Literally, he said, the parish community became “the root and foundation of everything that Dedham was and is about.”
“No matter how we continue to build the community here in Dedham,” said Father Richter. “No matter how we move forward as a Catholic faith community in the future, God’s graces will always be with us.”
The priest acknowledged the church is changing and the community is changing “dramatically.” He pointed out Ministry 2025, pastoral planning for the Diocese of Sioux City and not knowing how it will unfold with the shortage of priests.
“The vibrancy, the vitality of this faith community must be just as strong as it was when it was established 125 years ago,” said Father Richter. “We, too, must make it the center and anchor of our lives – literally and figuratively.”
There are many reasons to celebrate the “history, the strong Catholic identity that this community has had,” the pastor added. “May it continue to go forth for generations upon generations into the future, as we try to be the people of God we are called to be.”
At the conclusion of Mass, Father Richter welcomed Father Danner to offer the meal prayer before the congregation walked over to the city park for a picnic.
“Lord our God, we gather in thanks and praise to all our brothers and sisters from near and far, both living and deceased who have brought us to this point in our Catholic faith as we celebrate 125 years,” prayed Father Danner. “For all our blessings we praise you and bless you.”
After the 100th anniversary of the parish 25 years ago, parishioners knew they wanted to celebrate the 125th, said Linda Sporrer, a parishioner who helped plan the 125th celebration.
“It is important to recognize what our forefathers have done before us and to continue what they started,” said Sporrer. “Dedham is a town that likes to celebrate.

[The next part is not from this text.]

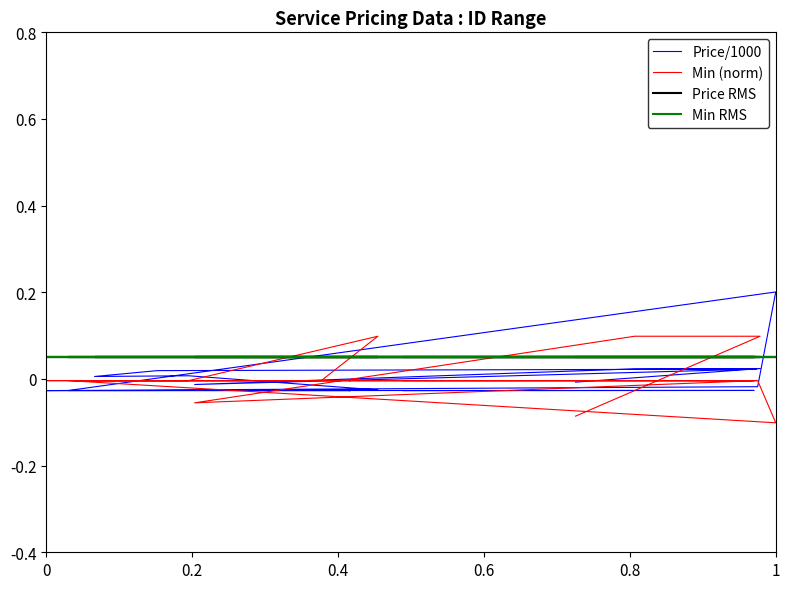

Is it true that Price RMS equals 0.0 at 11?

False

In the last year, we were thinking about what we wanted to do. We didn’t do this as elaborate as we did our centennial. We decided on a one-day celebration.”
A group of volunteers came together to plan the celebration – parish directors, finance council, guild officers and others.
“All we had to do was ask people and they were more than willing to pitch in,” said Sporrer. “We have a great group of volunteers. We say, ‘We work hard and we play hard.’ Any time a project needs to be done all we have to do is ask people and everyone is more than willing.”
Along with the picnic, there were games planned and a live band from Coon Rapids provided entertainment. A parish directory is also in the works and will include pictures from the celebration along with the history of the parish.
Life-long parishioner Donna Ankenbauer, 83, thought it was great to be in attendance at the 125th celebration.
“I am glad I’m here,” she said. “My dad helped build the (current) church. I went to school here. When they tore the school down in 1992, I and another lady made all the meals in the church basement.”
Ankenbauer commented there is a feeling of knowing “you are welcome, this is the place to be and you know it will always be.”